PCSK9 E670G polymorphism increases risk of coronary artery disease in a Chinese Han population.

OBJECTIVE: Coronary artery disease (CAD) is the leading cause of morbidity and mortality in the world. The proprotein convertase subtilisin/kexin type 9 (PCSK9) E670G polymorphism has been reported to be associated with variability in levels of low density lipoprotein cholesterol, a risk factor for CAD. However, the relationship between PCSK9 E670G and CAD is still not fully elucidated. METHODS: A total of 225 patients and 189 control subjects were recruited in this study. DNA was extracted from peripheral blood samples and was genotyped by mass array method.

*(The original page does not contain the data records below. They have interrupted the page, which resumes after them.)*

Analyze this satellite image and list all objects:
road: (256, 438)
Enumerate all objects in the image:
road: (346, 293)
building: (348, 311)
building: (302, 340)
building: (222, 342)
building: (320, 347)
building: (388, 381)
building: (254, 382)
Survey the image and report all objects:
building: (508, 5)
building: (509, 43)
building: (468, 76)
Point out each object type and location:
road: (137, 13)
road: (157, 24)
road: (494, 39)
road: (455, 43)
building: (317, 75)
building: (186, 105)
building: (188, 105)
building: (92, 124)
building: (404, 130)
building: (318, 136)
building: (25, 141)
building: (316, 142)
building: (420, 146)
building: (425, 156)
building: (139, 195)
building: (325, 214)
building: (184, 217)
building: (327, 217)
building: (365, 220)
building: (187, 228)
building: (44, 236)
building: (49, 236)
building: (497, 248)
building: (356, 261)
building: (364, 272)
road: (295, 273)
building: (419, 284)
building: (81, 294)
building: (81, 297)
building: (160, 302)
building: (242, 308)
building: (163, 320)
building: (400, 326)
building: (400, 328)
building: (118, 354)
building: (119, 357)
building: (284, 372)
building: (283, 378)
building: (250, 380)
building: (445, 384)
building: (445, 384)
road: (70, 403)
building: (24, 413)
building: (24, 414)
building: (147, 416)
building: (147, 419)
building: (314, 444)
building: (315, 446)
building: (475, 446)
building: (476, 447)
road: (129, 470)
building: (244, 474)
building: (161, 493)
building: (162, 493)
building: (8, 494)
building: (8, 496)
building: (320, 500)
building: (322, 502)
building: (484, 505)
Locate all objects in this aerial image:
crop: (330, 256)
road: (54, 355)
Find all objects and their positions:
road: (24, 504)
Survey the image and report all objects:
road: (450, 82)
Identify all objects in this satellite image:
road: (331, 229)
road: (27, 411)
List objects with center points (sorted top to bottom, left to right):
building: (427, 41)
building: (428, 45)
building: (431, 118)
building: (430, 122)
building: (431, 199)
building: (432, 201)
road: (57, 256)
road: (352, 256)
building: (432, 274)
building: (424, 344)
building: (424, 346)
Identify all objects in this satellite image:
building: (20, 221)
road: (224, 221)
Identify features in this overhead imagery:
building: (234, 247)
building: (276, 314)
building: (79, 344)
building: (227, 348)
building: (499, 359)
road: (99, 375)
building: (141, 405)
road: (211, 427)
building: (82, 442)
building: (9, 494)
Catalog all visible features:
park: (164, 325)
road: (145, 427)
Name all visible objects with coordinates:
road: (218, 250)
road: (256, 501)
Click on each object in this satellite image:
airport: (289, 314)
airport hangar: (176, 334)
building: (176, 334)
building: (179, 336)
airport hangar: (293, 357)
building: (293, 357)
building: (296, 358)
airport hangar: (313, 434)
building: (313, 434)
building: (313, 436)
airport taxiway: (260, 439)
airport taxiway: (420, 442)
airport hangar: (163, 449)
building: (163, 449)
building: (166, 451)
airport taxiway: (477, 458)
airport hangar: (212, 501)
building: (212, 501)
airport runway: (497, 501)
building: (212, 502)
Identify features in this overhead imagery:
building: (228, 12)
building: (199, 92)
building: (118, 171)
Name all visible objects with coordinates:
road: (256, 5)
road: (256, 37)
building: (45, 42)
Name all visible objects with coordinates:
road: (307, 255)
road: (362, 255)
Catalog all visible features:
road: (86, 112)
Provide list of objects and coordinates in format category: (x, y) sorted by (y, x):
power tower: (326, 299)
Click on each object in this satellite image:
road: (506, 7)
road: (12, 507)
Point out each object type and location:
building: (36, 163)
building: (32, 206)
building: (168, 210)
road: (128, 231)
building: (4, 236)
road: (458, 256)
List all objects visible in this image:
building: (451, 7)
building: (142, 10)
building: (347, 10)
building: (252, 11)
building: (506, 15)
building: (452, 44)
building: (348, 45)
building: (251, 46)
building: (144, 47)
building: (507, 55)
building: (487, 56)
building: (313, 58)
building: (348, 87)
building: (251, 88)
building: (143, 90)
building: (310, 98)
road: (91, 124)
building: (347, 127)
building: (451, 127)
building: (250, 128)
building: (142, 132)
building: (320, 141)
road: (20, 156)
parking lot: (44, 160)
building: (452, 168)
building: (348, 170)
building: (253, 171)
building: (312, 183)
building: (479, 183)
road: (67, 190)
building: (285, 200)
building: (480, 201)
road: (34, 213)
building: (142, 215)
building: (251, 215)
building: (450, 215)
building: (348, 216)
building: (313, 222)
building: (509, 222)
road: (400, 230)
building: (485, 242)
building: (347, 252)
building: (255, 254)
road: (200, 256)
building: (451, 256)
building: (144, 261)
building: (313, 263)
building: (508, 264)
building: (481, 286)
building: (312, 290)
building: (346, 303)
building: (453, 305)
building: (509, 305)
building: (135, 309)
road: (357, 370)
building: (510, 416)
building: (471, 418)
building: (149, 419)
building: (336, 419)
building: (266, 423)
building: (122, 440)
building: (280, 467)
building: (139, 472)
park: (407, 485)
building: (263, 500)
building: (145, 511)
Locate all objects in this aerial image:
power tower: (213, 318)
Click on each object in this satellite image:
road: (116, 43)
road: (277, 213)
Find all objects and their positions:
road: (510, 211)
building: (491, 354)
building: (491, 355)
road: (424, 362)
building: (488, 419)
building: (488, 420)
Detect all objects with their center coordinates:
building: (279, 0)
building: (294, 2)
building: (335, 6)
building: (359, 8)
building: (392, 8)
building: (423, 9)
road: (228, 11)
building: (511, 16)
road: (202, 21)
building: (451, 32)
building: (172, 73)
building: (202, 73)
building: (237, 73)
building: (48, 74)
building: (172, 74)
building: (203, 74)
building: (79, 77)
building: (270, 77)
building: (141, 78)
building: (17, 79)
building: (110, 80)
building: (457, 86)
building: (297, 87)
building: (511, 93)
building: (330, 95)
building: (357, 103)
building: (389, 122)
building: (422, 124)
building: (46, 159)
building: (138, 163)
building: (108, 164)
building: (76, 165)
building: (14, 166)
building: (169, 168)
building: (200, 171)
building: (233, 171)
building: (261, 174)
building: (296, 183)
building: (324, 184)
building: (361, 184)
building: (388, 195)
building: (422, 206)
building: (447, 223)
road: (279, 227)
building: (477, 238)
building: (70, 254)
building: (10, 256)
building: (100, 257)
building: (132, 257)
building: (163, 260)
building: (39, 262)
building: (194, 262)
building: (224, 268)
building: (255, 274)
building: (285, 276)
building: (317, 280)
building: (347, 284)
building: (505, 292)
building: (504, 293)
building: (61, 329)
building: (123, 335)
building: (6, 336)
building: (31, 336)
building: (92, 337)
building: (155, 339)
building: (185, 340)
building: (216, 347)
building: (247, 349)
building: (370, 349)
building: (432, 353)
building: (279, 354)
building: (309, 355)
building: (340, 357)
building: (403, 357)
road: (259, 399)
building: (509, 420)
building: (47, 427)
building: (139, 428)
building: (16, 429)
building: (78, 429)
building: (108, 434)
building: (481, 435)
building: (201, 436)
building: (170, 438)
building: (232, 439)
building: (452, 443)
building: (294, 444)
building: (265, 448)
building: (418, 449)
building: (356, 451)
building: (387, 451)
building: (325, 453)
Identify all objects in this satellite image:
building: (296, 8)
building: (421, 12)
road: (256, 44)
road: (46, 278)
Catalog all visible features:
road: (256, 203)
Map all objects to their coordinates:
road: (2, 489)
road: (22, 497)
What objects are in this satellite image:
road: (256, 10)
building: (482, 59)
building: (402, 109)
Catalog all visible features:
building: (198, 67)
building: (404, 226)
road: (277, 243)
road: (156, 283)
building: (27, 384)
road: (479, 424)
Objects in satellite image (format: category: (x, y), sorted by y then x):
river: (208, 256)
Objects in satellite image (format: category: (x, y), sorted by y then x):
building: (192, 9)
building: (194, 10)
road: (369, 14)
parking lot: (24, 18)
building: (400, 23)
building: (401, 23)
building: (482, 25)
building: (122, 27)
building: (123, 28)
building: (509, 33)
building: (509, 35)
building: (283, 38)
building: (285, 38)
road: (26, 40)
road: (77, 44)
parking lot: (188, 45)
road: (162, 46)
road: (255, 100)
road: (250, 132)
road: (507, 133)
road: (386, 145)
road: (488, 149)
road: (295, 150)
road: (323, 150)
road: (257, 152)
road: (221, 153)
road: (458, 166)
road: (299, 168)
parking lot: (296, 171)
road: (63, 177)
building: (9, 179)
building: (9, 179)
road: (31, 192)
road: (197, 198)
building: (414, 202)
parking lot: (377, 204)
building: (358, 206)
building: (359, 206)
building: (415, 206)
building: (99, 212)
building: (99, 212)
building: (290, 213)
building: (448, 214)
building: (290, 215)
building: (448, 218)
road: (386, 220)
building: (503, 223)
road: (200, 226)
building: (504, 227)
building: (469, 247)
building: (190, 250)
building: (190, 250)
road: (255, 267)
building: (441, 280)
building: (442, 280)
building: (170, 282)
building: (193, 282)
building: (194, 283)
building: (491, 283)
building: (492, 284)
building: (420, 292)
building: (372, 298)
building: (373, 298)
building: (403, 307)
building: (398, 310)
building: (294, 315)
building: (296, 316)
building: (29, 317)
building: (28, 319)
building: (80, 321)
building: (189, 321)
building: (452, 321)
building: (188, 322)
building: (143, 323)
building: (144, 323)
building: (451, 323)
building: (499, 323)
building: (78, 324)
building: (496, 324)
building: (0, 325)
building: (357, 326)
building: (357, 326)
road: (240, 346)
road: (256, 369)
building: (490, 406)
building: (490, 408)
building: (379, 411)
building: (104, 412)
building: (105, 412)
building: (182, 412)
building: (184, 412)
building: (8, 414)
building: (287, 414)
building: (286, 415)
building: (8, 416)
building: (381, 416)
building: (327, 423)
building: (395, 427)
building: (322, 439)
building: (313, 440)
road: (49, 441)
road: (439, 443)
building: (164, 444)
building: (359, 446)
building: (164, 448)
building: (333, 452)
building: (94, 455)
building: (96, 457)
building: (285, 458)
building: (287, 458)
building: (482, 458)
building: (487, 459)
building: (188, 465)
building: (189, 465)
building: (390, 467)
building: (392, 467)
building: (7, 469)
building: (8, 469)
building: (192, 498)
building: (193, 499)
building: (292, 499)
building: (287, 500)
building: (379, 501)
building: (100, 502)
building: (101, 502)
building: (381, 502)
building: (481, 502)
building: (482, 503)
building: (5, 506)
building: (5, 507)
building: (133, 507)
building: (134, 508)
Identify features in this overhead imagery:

In addition, we also conducted a meta-analysis of case-control studies to elucidate the relationship of CAD and polymorphism. RESULTS: The GG genotype of PCSK9 E670G was associated with a higher risk of CAD [odds ratio (OR) 2.994, 95% confidence interval (CI): 1.174-7.631], even adjusting for risk factors (OR 2.794, 95% CI: 1.215-7.460). Logistic regression analysis showed that the dominant genetic model increased the CAD risk (OR 2.313, 95% CI: 1.070-6.983) after adjusting the confounding factors. Meta-analysis results of 13 studies revealed that PCSK9 E670G polymorphism was correlated with CAD risk under different genetic models. CONCLUSION: Our results demonstrated that PCSK9 E670G genotype was associated with a high risk of CAD.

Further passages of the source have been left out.